En écrivant, je me suis aperçu que l’occasion qui m’était donnée d’opérer une sorte d’introspection et de sentir le poids de la culpabilité, eh bien le poids des mots m’enlevait les mots désastreux pour que la fête soit celle de la connaissance. Et Mère, je suis sûr que d’ailleurs, elle le fait dans le dernier chapitre de ce livre qui correspond, je pense, au sentiment que nous avons eu et à la communication qui n’est pas rompue entre nous.
Au dernier chapitre de votre roman, Mère, comme vous l’appelez, continue à vous écrire de l’au-delà. Elle continue aussi à vous raconter des histoires, des secrets. Est-ce une manière de dire que nos proches disparus continuent de vivre à travers nous ?

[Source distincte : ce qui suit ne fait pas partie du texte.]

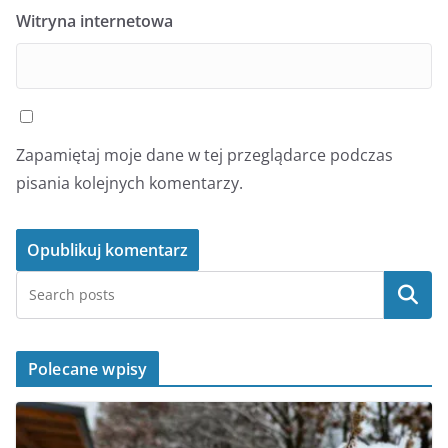
Witryna internetowa
Zapamiętaj moje dane w tej przeglądarce podczas
pisania kolejnych komentarzy.
Szukaj
Polecane wpisy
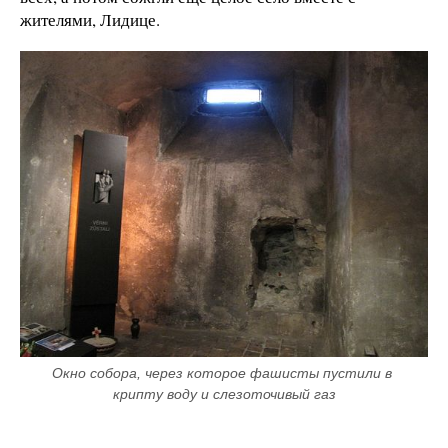
жителями, Лидице.
Окно собора, через которое фашисты пустили в 
крипту воду и слезоточивый газ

Ce chapitre est important parce qu’il restitue aussi la spécificité des littératures africaines. Moi, j’en fais une mère qui continue, vous le voyez bien, par-delà les espaces et par-delà les frontières du vivant et de la mort, à me tenir la main, qui continue à m’alimenter en réflexion, en bonheur et en amour, et cet amour est une lumière perpétuelle, et là, avec ce livre, j’ai essayé de toucher à quelque chose qui s’appelle l’africanité et qui rime avec l’immortalité.